A less simple, but more accurate approach is to find an equation such as:
Page Views = a x Blog Days + b
The coefficient ‘a’ now represents how many additional Page Views are gained for every additional Blog Day, and ‘b’ (called the Intercept) represents the static number which must then be added to reduce the residual error to a minimum.
A statistical approach called Linear Regression can establish whether such an equation is possible, and then identify the Coefficient and Intercept. Applying Linear Regression to the numbers used in Figure 2 (Blog Days) we get the following equation:
Page Views = 150 x Blog Days + 138,400
This suggests that, for each additional Blog Day, Page Views will increase by 150. Should there be zero Blog Days we would still achieve 138k Page Views.
We are however using a linear equation with just one predictor variable, when we know that other influences are at work. There will, therefore, still be a significant residual error albeit lower than that incurred using just the Blog Day average as a predictor (approx. 50% lower).
If we include Posts as well as Blog Days in the regression algorithm we obtain the following equation:
Page Views = 118 x Blog Days + 6 x Posts - 15,114
This shows the change in Page Views for each additional Blog Day and for each Post (118 + 6 = 124).
This is less than the increase in 150 under the equation for Blog Days on its own. The residual error however reduces further (by another 10%) indicating that predictions from the equation will be more accurate.
(There are a number of caveats plus important additional detail which are not covered here. This example is simply to illustrate the predictive methods used in the Econometric Model for Stage 1).
How these relationships are being used
These relationships were used firstly as inputs into an Econometric Model that could calculate the spend needed to deliver a set number of Prospects and Applications.
They were used secondly to help optimise all the inputs for the greatest number of Prospects. E.g. when Other Activities (Figure 4) were included in the regression algorithm they were revealed to be far less influential at delivering Page Views than the Blog Days and Posts in play at the same time.
This meant that money could be saved by reducing Other Activities without any detriment to the number of Prospects.
These relationships are now being used to remind all the Content Producers of the value of their work.

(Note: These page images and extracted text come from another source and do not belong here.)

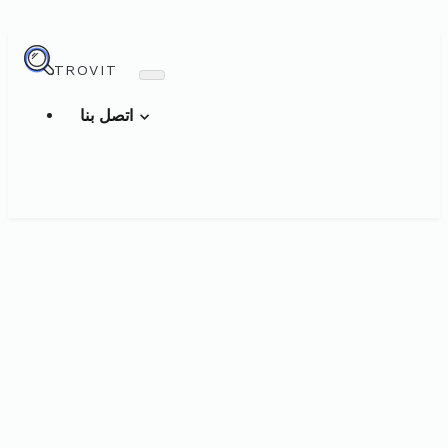
TROVIT
اتصل بنا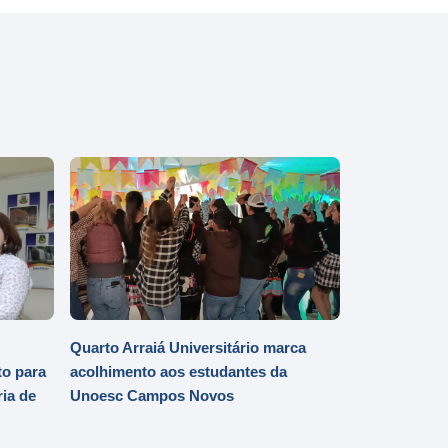
Quarto Arraiá Universitário marca
o para
acolhimento aos estudantes da
ia de
Unoesc Campos Novos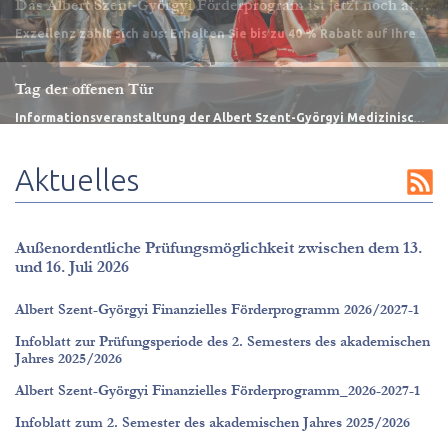
Tag der offenen Tür
Informationsveranstaltung der Albert Szent-Györgyi Medizinischen Fakultät
Aktuelles
Außenordentliche Prüfungsmöglichkeit zwischen dem 13.
und 16. Juli 2026
Albert Szent-Györgyi Finanzielles Förderprogramm 2026/2027-1
Infoblatt zur Prüfungsperiode des 2. Semesters des akademischen
Jahres 2025/2026
Albert Szent-Györgyi Finanzielles Förderprogramm_2026-2027-1
Infoblatt zum 2. Semester des akademischen Jahres 2025/2026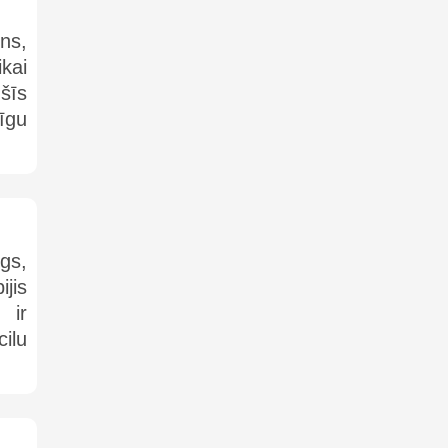
ns,
kai
šīs
īgu
gs,
jis
 ir
cilu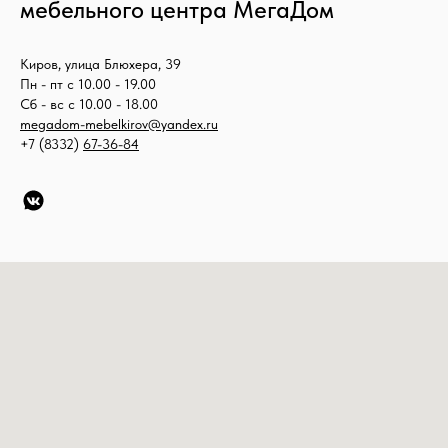
мебельного центра МегаДом
Киров, улица Блюхера, 39
Пн - пт с 10.00 - 19.00
Сб - вс с 10.00 - 18.00
megadom-mebelkirov@yandex.ru
+7 (8332)
67-36-84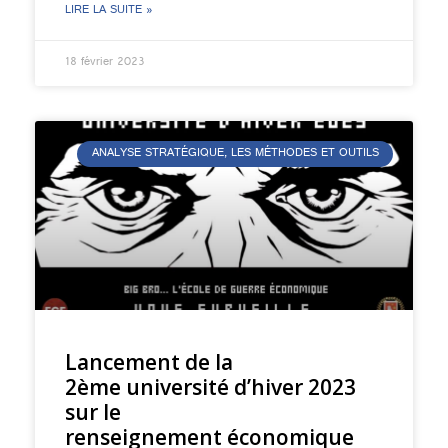
LIRE LA SUITE »
18 février 2023
ANALYSE STRATÉGIQUE, LES MÉTHODES ET OUTILS
Lancement de la
2ème université d’hiver 2023
sur le
renseignement économique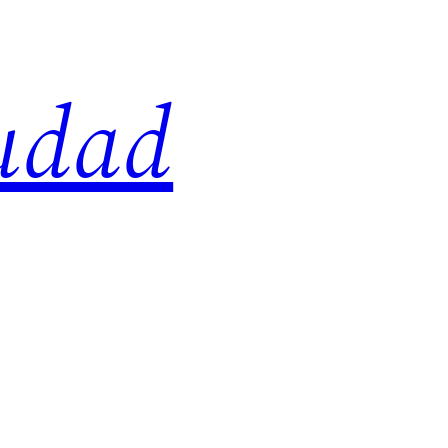
iudad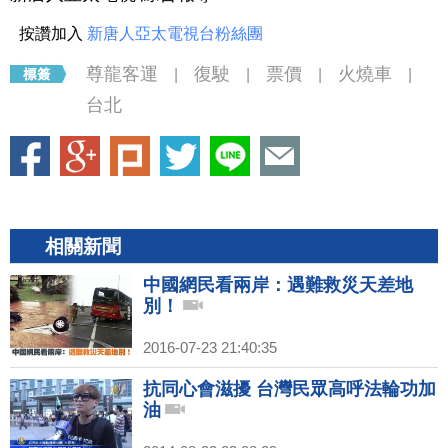
按讚加入
新唐人亞太電視台粉絲團
尊龍客運
復駛
票價
火燒車
|
|
|
|
台北
相關新聞
中國網民看兩岸：遇難救災天差地
別！
2016-07-23 21:40:35
抗同心會滋擾 台灣民眾高呼法輪功加
油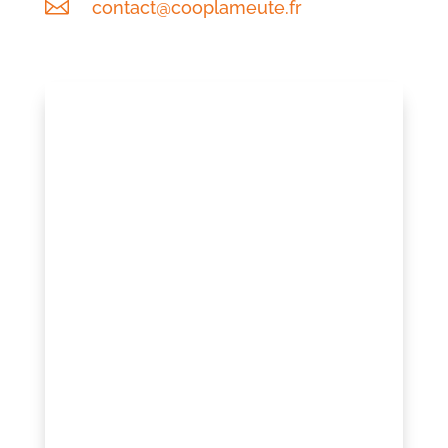

contact@cooplameute.fr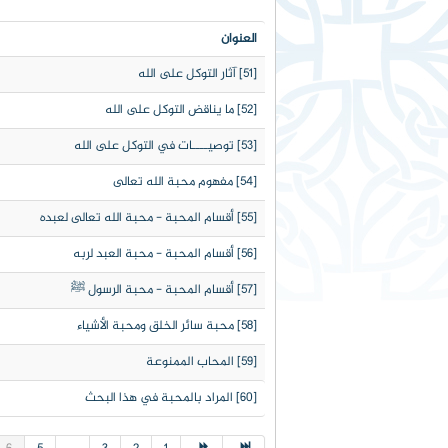
العنوان
[51] آثار التوكل على الله
[52] ما يناقض التوكل على الله
[53] توصيــــات في التوكل على الله
[54] مفهوم محبة الله تعالى
[55] أقسام المحبة - محبة الله تعالى لعبده
[56] أقسام المحبة - محبة العبد لربه
[57] أقسام المحبة - محبة الرسول ﷺ
[58] محبة سائر الخلق ومحبة الأشياء
[59] المحاب الممنوعة
[60] المراد بالمحبة في هذا البحث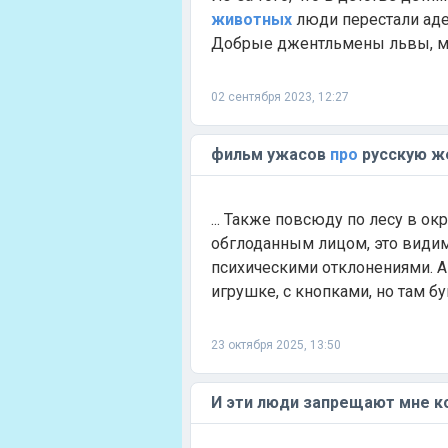
животных
люди перестали аде
Добрые джентльмены львы, му
02 сентября 2023, 12:27
фильм ужасов
про
русскую ж
... Также повсюду по лесу в ок
обглоданным лицом, это видимо 
психическими отклонениями. А 
игрушке, с кнопками, но там бук
23 октября 2025, 13:50
И эти люди запрещают мне ко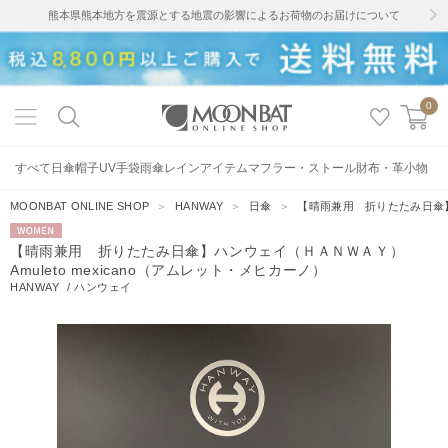
熊本県熊本地方を震源とする地震の影響によるお荷物のお届けについて
0
すべて
日傘
帽子
UV手袋
雨傘
レインアイテム
マフラー・ストール
財布・革小物
MOONBAT ONLINE SHOP
＞
HANWAY
＞
日傘
＞
【晴雨兼用 折りたたみ日傘】ハ
WOMEN
【晴雨兼用 折りたたみ日傘】ハンウェイ（ＨＡＮＷＡＹ）
Amuleto mexicano（アムレット・メヒカーノ）
HANWAY
/
ハンウェイ
2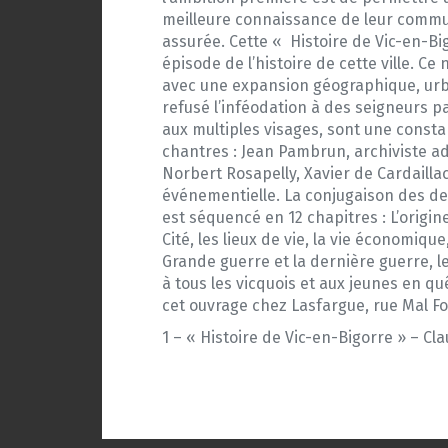
meilleure connaissance de leur commun
assurée. Cette « Histoire de Vic-en-
épisode de l’histoire de cette ville. C
avec une expansion géographique, urba
refusé l’inféodation à des seigneurs pa
aux multiples visages, sont une constan
chantres : Jean Pambrun, archiviste ad
Norbert Rosapelly, Xavier de Cardailla
événementielle. La conjugaison des d
est séquencé en 12 chapitres : L’origine 
Cité, les lieux de vie, la vie économiqu
Grande guerre et la dernière guerre, l
à tous les vicquois et aux jeunes en qu
cet ouvrage chez Lasfargue, rue Mal Foc
1 – « Histoire de Vic-en-Bigorre » – C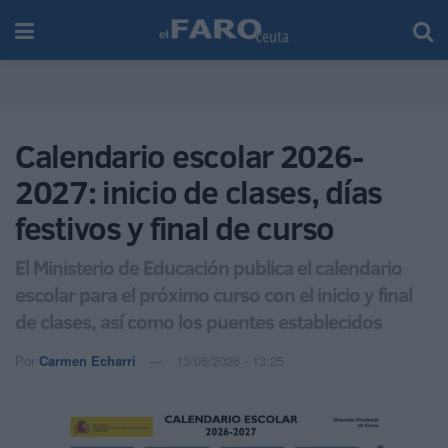
Calendario escolar 2026-
2027: inicio de clases, días
festivos y final de curso
El Ministerio de Educación publica el calendario
escolar para el próximo curso con el inicio y final
de clases, así como los puentes establecidos
Por
Carmen Echarri
13/06/2026 - 13:25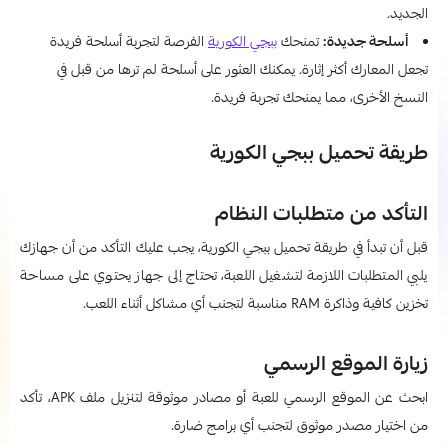
الجديد.
أسلحة جديدة:
تمنحك
ببجي الكورية
الفرصة لتجربة أسلحة فريدة
تجعل المعارك أكثر إثارة. يمكنك العثور على أسلحة لم ترها من قبل في
النسخ الأخرى، مما يمنحك تجربة فريدة.
طريقة تحميل ببجي الكورية
التأكد من متطلبات النظام
قبل أن تبدأ في طريقة تحميل ببجي الكورية، يجب عليك التأكد من أن جهازك
يلبي المتطلبات اللازمة لتشغيل اللعبة، تحتاج إلى جهاز يحتوي على مساحة
تخزين كافية وذاكرة RAM مناسبة لتجنب أي مشاكل أثناء اللعب.
زيارة الموقع الرسمي
ابحث عن الموقع الرسمي للعبة أو مصادر موثوقة لتنزيل ملف APK، تأكد
من اختيار مصدر موثوق لتجنب أي برامج ضارة.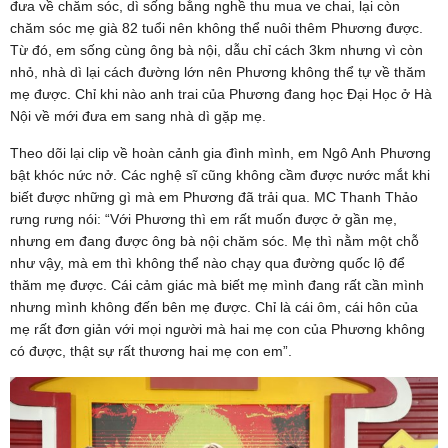
đưa về chăm sóc, dì sống bằng nghề thu mua ve chai, lại còn
chăm sóc mẹ già 82 tuổi nên không thể nuôi thêm Phương được.
Từ đó, em sống cùng ông bà nội, dẫu chỉ cách 3km nhưng vì còn
nhỏ, nhà dì lại cách đường lớn nên Phương không thể tự về thăm
mẹ được. Chỉ khi nào anh trai của Phương đang học Đại Học ở Hà
Nội về mới đưa em sang nhà dì gặp mẹ.
Theo dõi lại clip về hoàn cảnh gia đình mình, em Ngô Anh Phương
bật khóc nức nở. Các nghệ sĩ cũng không cầm được nước mắt khi
biết được những gì mà em Phương đã trải qua. MC Thanh Thảo
rưng rưng nói: “Với Phương thì em rất muốn được ở gần mẹ,
nhưng em đang được ông bà nội chăm sóc. Mẹ thì nằm một chỗ
như vậy, mà em thì không thể nào chạy qua đường quốc lộ để
thăm mẹ được. Cái cảm giác mà biết mẹ mình đang rất cần mình
nhưng mình không đến bên mẹ được. Chỉ là cái ôm, cái hôn của
mẹ rất đơn giản với mọi người mà hai mẹ con của Phương không
có được, thật sự rất thương hai mẹ con em”.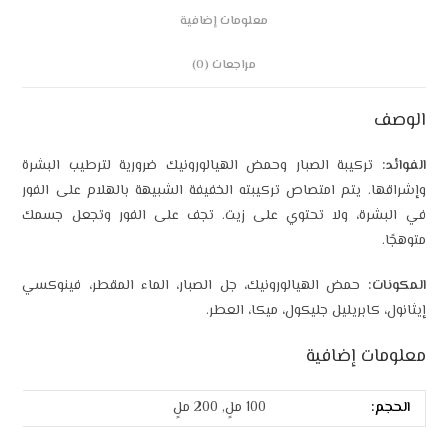
معلومات إضافية
مراجعات (0)
الوصف
الفوائد:
تركيبة الصبار وحمض الهيالورونيك ضرورية لترطيب البشرة
وإشراقها. يتم امتصاص تركيبته الخفيفة الشبيهة بالهلام على الفور
في البشرة، ولا تحتوي على زيت. تجف على الفور وتجعل جسمك
متوهجًا.
المكونات:
حمض الهيالورونيك، جل الصبار، الماء المقطر، فينوكسي
إيثانول، كابريليل جليكول، ميكا، العطر.
معلومات إضافية
الحجم:
100 ملٍ, 200 ملٍ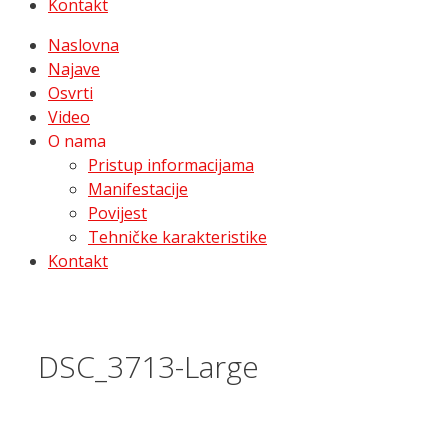
Kontakt
Naslovna
Najave
Osvrti
Video
O nama
Pristup informacijama
Manifestacije
Povijest
Tehničke karakteristike
Kontakt
DSC_3713-Large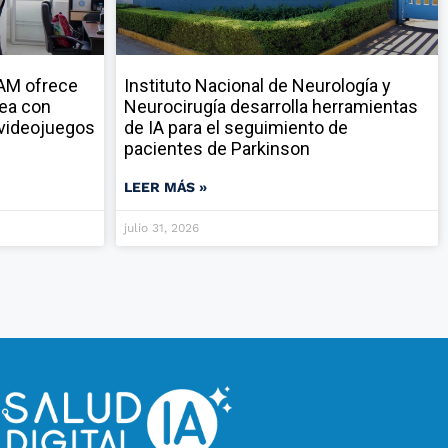
NAM ofrece
Instituto Nacional de Neurología y
nea con
Neurocirugía desarrolla herramientas
y videojuegos
de IA para el seguimiento de
pacientes de Parkinson
LEER MÁS »
julio 31, 2026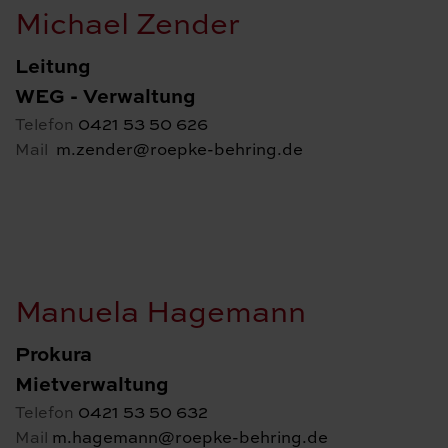
Michael Zender
Leitung
WEG - Verwaltung
0421 53 50 626
Telefon
m.zender@roepke-behring.de
Mail
Manuela Hagemann
Prokura
Mietverwaltung
0421 53 50 632
Telefon
m.hagemann@roepke-behring.de
Mail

Prospects will keep coming only if high quality Blogs and Posts continue to be produced.
By letting Content Producers know exactly how many additional Prospects are gained with each Blog and Post we are encouraging them to not only keep going, but to also strive to beat the benchmarks for performance that have now been set.
Stage 2 – Applicants and Offers
This stage is well underway with as many Applications as possible being translated into Offers.
The Econometric Model for this stage is focused upon Offers rather than Prospects.
We know already that the influences over the number of Offers made are to do with the Applicants themselves and the quality of their Applications, as well as the resources available and the time taken to review each Application.
All being well, when the Model for the stage is complete, we will be able to place the story for Stage 2 alongside the story told here about Stage 1.